La mort n’est plus ce qu’elle était. Dans des temps qui nous semblent reculés, elle faisait pourtant partie intégrante de la vie. Loin de se limiter à une terre inconnue, elle était un rituel : elle avait ses rythmes, ses chants, ses habits. On veillait le défunt chez soi ; le cimetière gisait au cœur de la ville et non à sa périphérie ; on écrivait son courrier à l’encre noire ou violette. Bref, on apprivoisait ce moment aussi redouté que certain, pour se l’approprier, pour survivre.
Aujourd’hui, la mort n’est même plus un tabou. Elle a disparu, remplacée par l’agonie et le cortège des légitimes craintes qui l’entourent. Plus qu’honteuse, elle devient absurde, inadéquate, intempestive : comment se fait-il que la science n’ait toujours pas réglé ce problème technique ? Alors le contemporain se trouve plus seul que jamais face à ce mystère qui se révèle trop tard pour lui. Il se contentera de répondre gêné aux SMS tout aussi embarrassés qu’on lui enverra, personne n’osant lui dire que le chagrin est légitime, mais qu’il alimente un puits sans fond. Les plus hardis lui conseilleront d’aller voir quelqu’un, car tu sais Florent, le deuil c’est une étape dans la vie, il faut que tu sois résilient.

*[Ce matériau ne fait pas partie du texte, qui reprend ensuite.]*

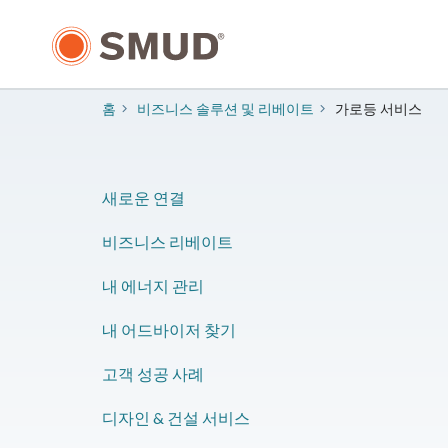
주
요
콘
텐
츠
홈
비즈니스 솔루션 및 리베이트
​가로등 서비스
로
건
너
뛰
새로운 연결
기
​비즈니스 리베이트
​내 에너지 관리
내 어드바이저 찾기
​고객 성공 사례
​디자인 & 건설 서비스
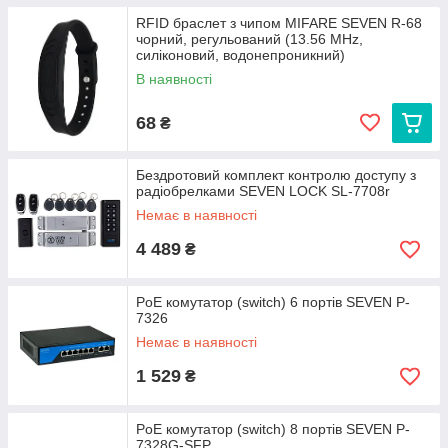
RFID браслет з чипом MIFARE SEVEN R-68
чорний, регульований (13.56 MHz,
силіконовий, водонепроникний)
В наявності
68
₴
Бездротовий комплект контролю доступу з
радіобрелками SEVEN LOCK SL-7708r
Немає в наявності
4 489
₴
PoE комутатор (switch) 6 портів SEVEN P-
7326
Немає в наявності
1 529
₴
PoE комутатор (switch) 8 портів SEVEN P-
7328G-SFP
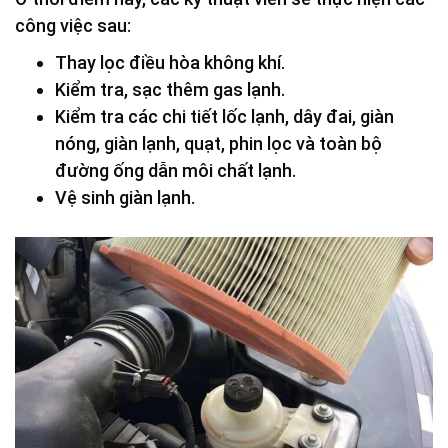
công việc sau:
Thay lọc điều hòa không khí.
Kiểm tra, sạc thêm gas lạnh.
Kiểm tra các chi tiết lốc lạnh, dây đai, giàn
nóng, giàn lạnh, quạt, phin lọc và toàn bộ
đường ống dẫn môi chất lạnh.
Vệ sinh giàn lạnh.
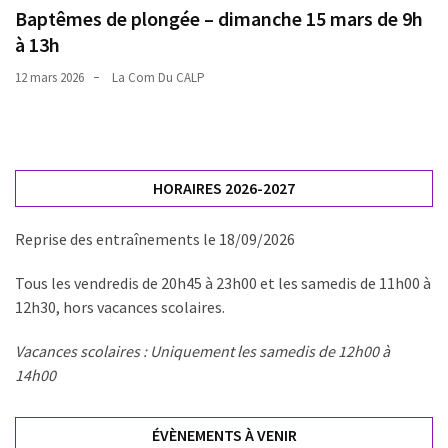
Baptêmes de plongée – dimanche 15 mars de 9h
à 13h
12 mars 2026
La Com Du CALP
HORAIRES 2026-2027
Reprise des entraînements le 18/09/2026
Tous les vendredis de 20h45 à 23h00 et les samedis de 11h00 à
12h30, hors vacances scolaires.
Vacances scolaires : Uniquement les samedis de 12h00 à
14h00
ÉVÈNEMENTS À VENIR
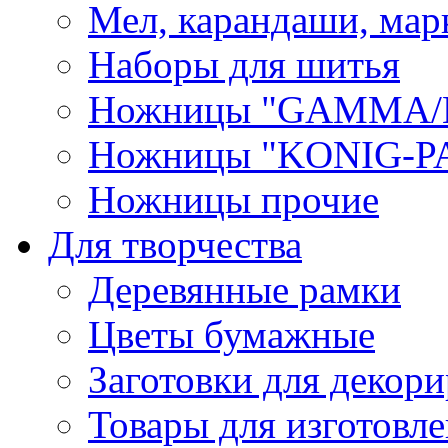
Мел, карандаши, мар
Наборы для шитья
Ножницы "GAMMA/
Ножницы "KONIG-PA
Ножницы прочие
Для творчества
Деревянные рамки
Цветы бумажные
Заготовки для декори
Товары для изготовле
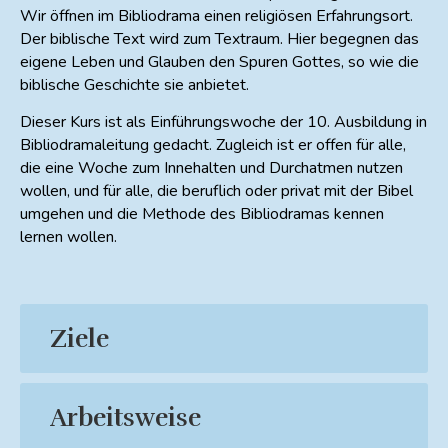
Wir öffnen im Bibliodrama einen religiösen Erfahrungsort.
Der biblische Text wird zum Textraum. Hier begegnen das
eigene Leben und Glauben den Spuren Gottes, so wie die
biblische Geschichte sie anbietet.
Dieser Kurs ist als Einführungswoche der 10. Ausbildung in
Bibliodramaleitung gedacht. Zugleich ist er offen für alle,
die eine Woche zum Innehalten und Durchatmen nutzen
wollen, und für alle, die beruflich oder privat mit der Bibel
umgehen und die Methode des Bibliodramas kennen
lernen wollen.
Ziele
Die eigene Biografie und den Alltag auf Gottes
Spuren hin untersuchen
Arbeitsweise
Verstecke Gottes im eigenen Leben, in der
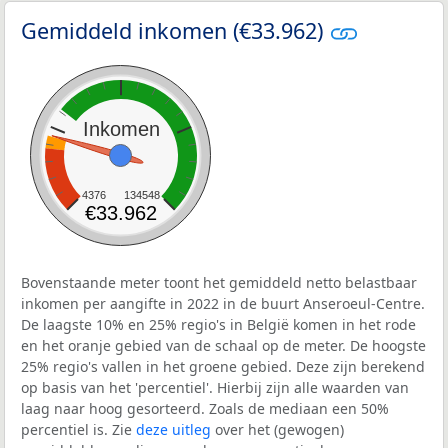
Gemiddeld inkomen (€33.962)
Inkomen
4376
134548
€33.962
Bovenstaande meter toont het gemiddeld netto belastbaar
inkomen per aangifte in 2022 in de buurt Anseroeul-Centre.
De laagste 10% en 25% regio's in België komen in het rode
en het oranje gebied van de schaal op de meter. De hoogste
25% regio's vallen in het groene gebied. Deze zijn berekend
op basis van het 'percentiel'. Hierbij zijn alle waarden van
laag naar hoog gesorteerd. Zoals de mediaan een 50%
percentiel is. Zie
deze uitleg
over het (gewogen)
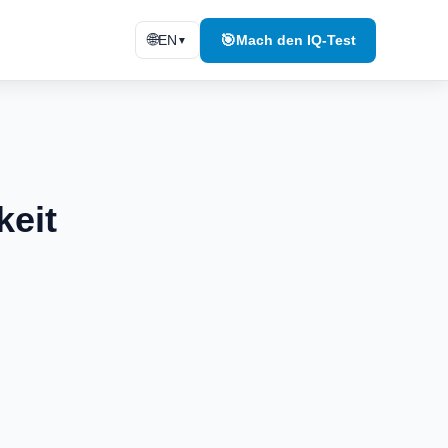
🌐
🎯
EN
Mach den IQ-Test
▼
keit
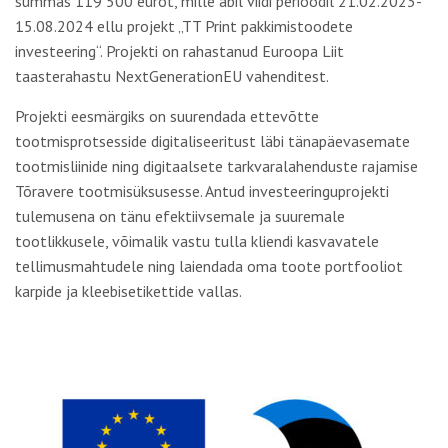
summas 119 500 eurot, mille abil viidi perioodil 21.02.2023-
15.08.2024 ellu projekt „TT Print pakkimistoodete
investeering“. Projekti on rahastanud Euroopa Liit
taasterahastu NextGenerationEU vahenditest.
Projekti eesmärgiks on suurendada ettevõtte
tootmisprotsesside digitaliseeritust läbi tänapäevasemate
tootmisliinide ning digitaalsete tarkvaralahenduste rajamise
Tõravere tootmisüksusesse. Antud investeeringuprojekti
tulemusena on tänu efektiivsemale ja suuremale
tootlikkusele, võimalik vastu tulla kliendi kasvavatele
tellimusmahtudele ning laiendada oma toote portfooliot
karpide ja kleebisetikettide vallas.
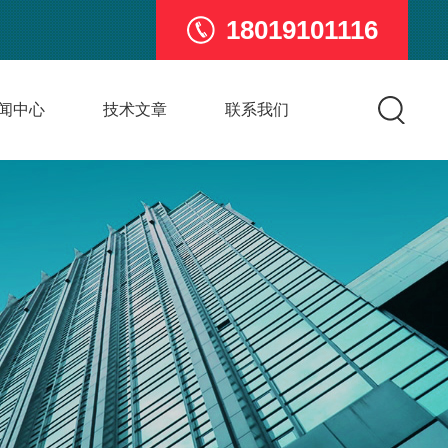
18019101116
闻中心
技术文章
联系我们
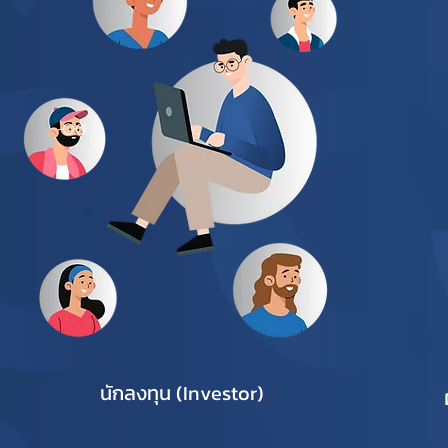
นักลงทุน (Investor)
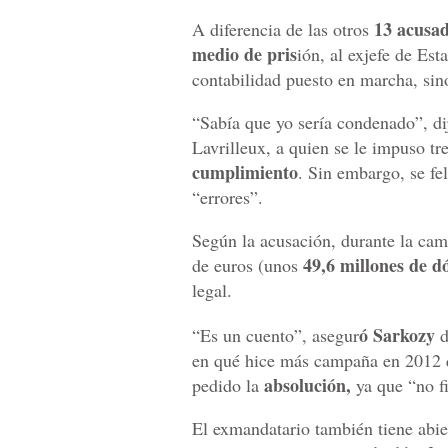
13 acusa
A diferencia de las otros
medio de pris
ión, al exjefe de Est
contabilidad puesto en marcha, sin
“Sabía que yo sería condenado”, di
Lavrilleux, a quien se le impuso tre
cumplimiento
. Sin embargo, se fe
“errores”.
Según la acusación, durante la cam
49,6 millones de d
de euros (unos
legal.
ó Sarkozy
“Es un cuento”, asegur
d
en qué hice más campaña en 2012 q
absolución,
pedido la
ya que “no f
El exmandatario también tiene abier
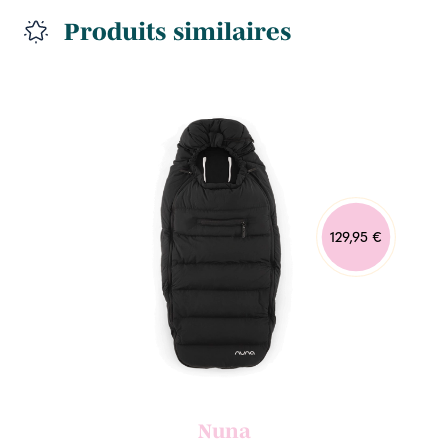
Produits similaires
129,95 €
Nuna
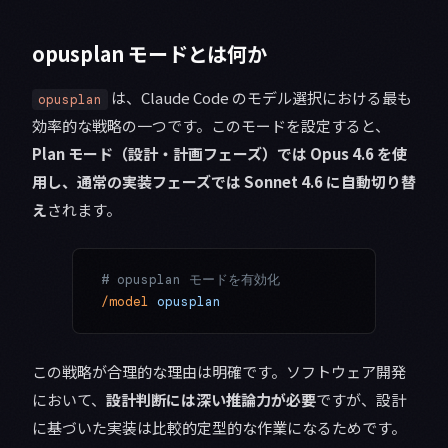
opusplan モードとは何か
は、Claude Code のモデル選択における最も
opusplan
効率的な戦略の一つです。このモードを設定すると、
Plan モード（設計・計画フェーズ）では Opus 4.6 を使
用し、通常の実装フェーズでは Sonnet 4.6 に自動切り替
え
されます。
# opusplan モードを有効化
/model
 opusplan
この戦略が合理的な理由は明確です。ソフトウェア開発
において、
設計判断には深い推論力が必要
ですが、設計
に基づいた実装は比較的定型的な作業になるためです。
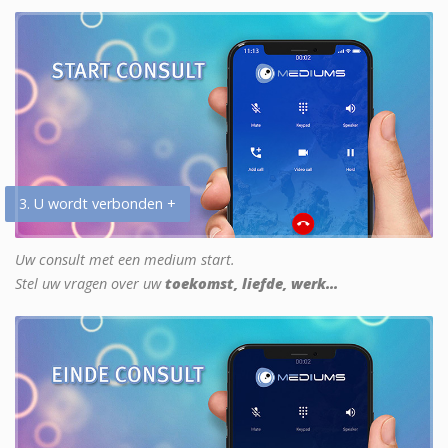
3. U wordt verbonden +
Uw consult met een medium start.
Stel uw vragen over uw
toekomst, liefde, werk...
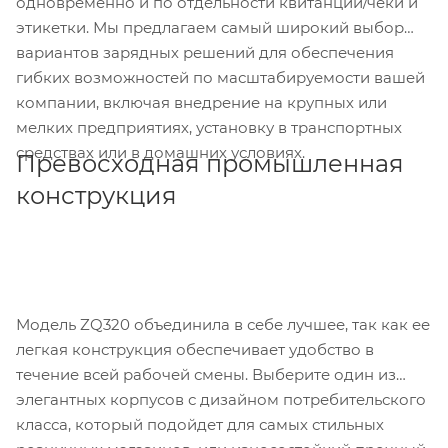
одновременно и по отдельности квитанции/чеки и
этикетки. Мы предлагаем самый широкий выбор
вариантов зарядных решений для обеспечения
гибких возможностей по масштабируемости вашей
компании, включая внедрение на крупных или
мелких предприятиях, установку в транспортных
средствах или в домашних условиях.
Превосходная промышленная
конструкция
Модель ZQ320 объединила в себе лучшее, так как ее
легкая конструкция обеспечивает удобство в
течение всей рабочей смены. Выберите один из
элегантных корпусов с дизайном потребительского
класса, который подойдет для самых стильных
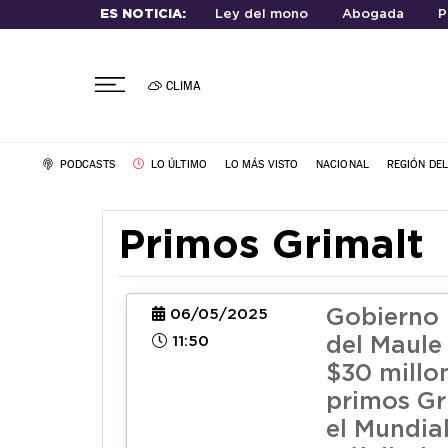
ES NOTICIA:
Ley del mono
Abogada
P
CLIMA
PODCASTS
LO ÚLTIMO
LO MÁS VISTO
NACIONAL
REGIÓN DE
Primos Grimalt
Gobierno 
06/05/2025
11:50
del Maule
$30 millon
primos Gr
el Mundia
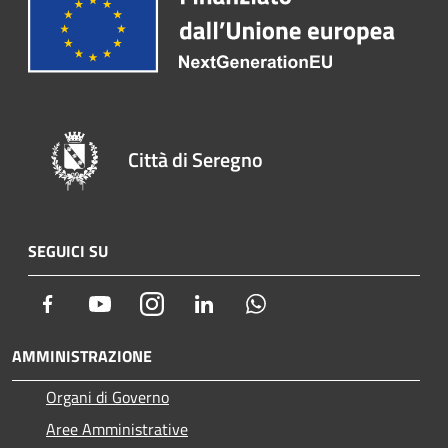
Città di Seregno
SEGUICI SU
Facebook
Youtube
Instagram
LinkedIn
Whatsapp
AMMINISTRAZIONE
Organi di Governo
Aree Amministrative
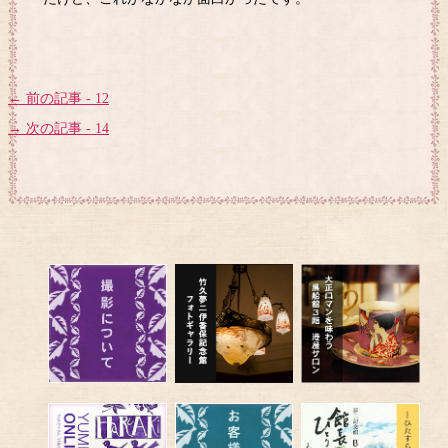
← 前の記事 - 12
→ 次の記事 - 14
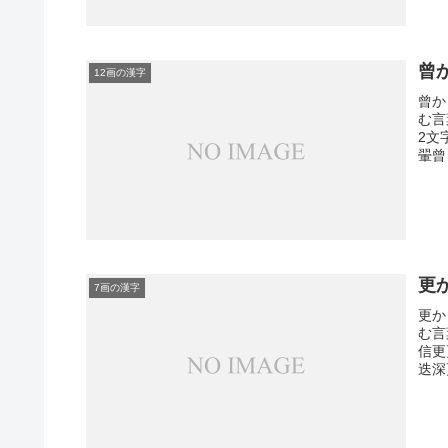
曾
12画の漢字
曾か
む言
2文
翬曾
更
7画の漢字
更か
む言
信更
迭深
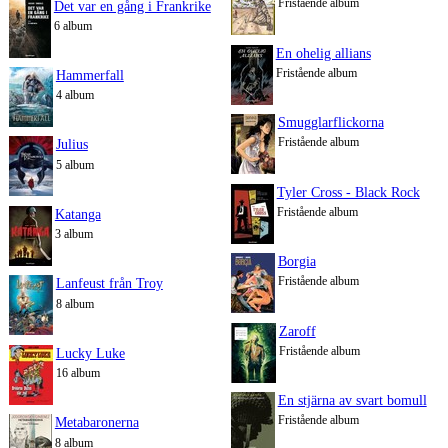
Fristående album
Det var en gång i Frankrike
6 album
En ohelig allians
Fristående album
Hammerfall
4 album
Smugglarflickorna
Fristående album
Julius
5 album
Tyler Cross - Black Rock
Fristående album
Katanga
3 album
Borgia
Fristående album
Lanfeust från Troy
8 album
Zaroff
Fristående album
Lucky Luke
16 album
En stjärna av svart bomull
Fristående album
Metabaronerna
8 album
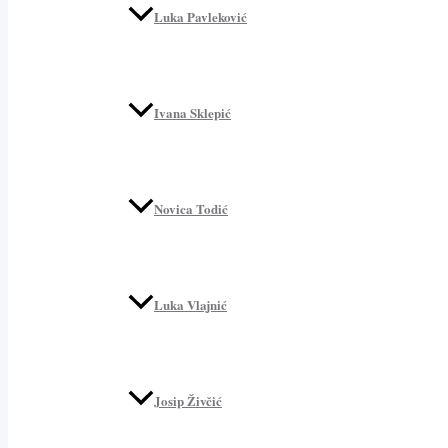
Luka Pavleković
Ivana Sklepić
Novica Todić
Luka Vlajnić
Josip Živčić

De l’autre côté de l’époque, celles et ceux qui ont eu l’occasion de vivre des deuils très ritualisés ont saisi à quel point les funérailles étaient un instant de vie, et, parfois, de joie : on pleure d’abord (certaines tantes embrassant alors la carrière presqu’officielle de “pleureuse”), on se restaure, on cause. On parle du mort puis on prend des nouvelles des vivants. Au fond, les existences reprennent le cours qu’un accident pourtant prévisible a perturbé. Et les jours qui suivent en sont différents, parce qu’on a accompli les gestes qu’il fallait, et, surtout, parce qu’on a parlé, exorcisant ainsi le malheur qui prétendait tenir demeure en nous.
Si, à nos yeux contemporains, la mort est le lieu du silence et de l’absence, qu’y peut l’orateur ? Rien si l’on ne comprend pas que sa parole est avant tout force de vie. Une certaine sagesse estime que la mort ne commence qu’avec l’oubli. Dès lors, parler d’un mort, évoquer sa vie, les souvenirs que l’on garde de sa fréquentation terrestre, constituent autant de moyens de lutter contre l’amnésie et de continuer à faire vivre en nous la personne disparue, c’est-à-dire de la rendre immortelle et, partant, de tuer la mort.
La rhétorique fut l’un des supports privilégiés de cette entreprise démiurgique. Un sous-genre y est dédié : l’oraison funèbre. Il s’agit de l’un des types de discours qu’Aristote appelle “démonstratif”. Relevant de l’éloge, il revêt aussi une dimension sacrée. N’oublions pas qu’orare signifie “prier” en latin. L’orateur est toujours un peu le ministre d’un culte (quand ce dernier n’est pas voué à lui-même). Dès lors, ce type de discours tend vers un équilibre entre la louange et le sermon. Il s’agit certes de décrire les origines, le parcours et les vertus d’un individu ou d’un groupe, mais aussi d’en faire un modèle d’édification pour le public. Une vivante leçon. Cette tension est particulièrement perceptible en contexte chrétien, à l’image de cette France du XVIIe siècle qui nous a laissé les éloquents discours de Bossuet.
Le genre est cependant tombé en désuétude à partir du XIXe siècle. Comme la mort, il s’est absenté de nos vies. Tâchons donc d’y revenir le temps de quelques articles, non seulement pour recouvrer un riche patrimoine de l’art oratoire, mais aussi pour retrouver le sens de la parole que l’on adresse pour signifier la résistance des forces de la vie contre celles de la mort. Parcourons ces chemins éclairés par le verbe qui abolit le temps et l’espace et, peut-être que sur la route, nous y trouverons des ressources pour nous préparer à affronter l’ultime épreuve dont nul ne sait ni le jour, ni l’heure.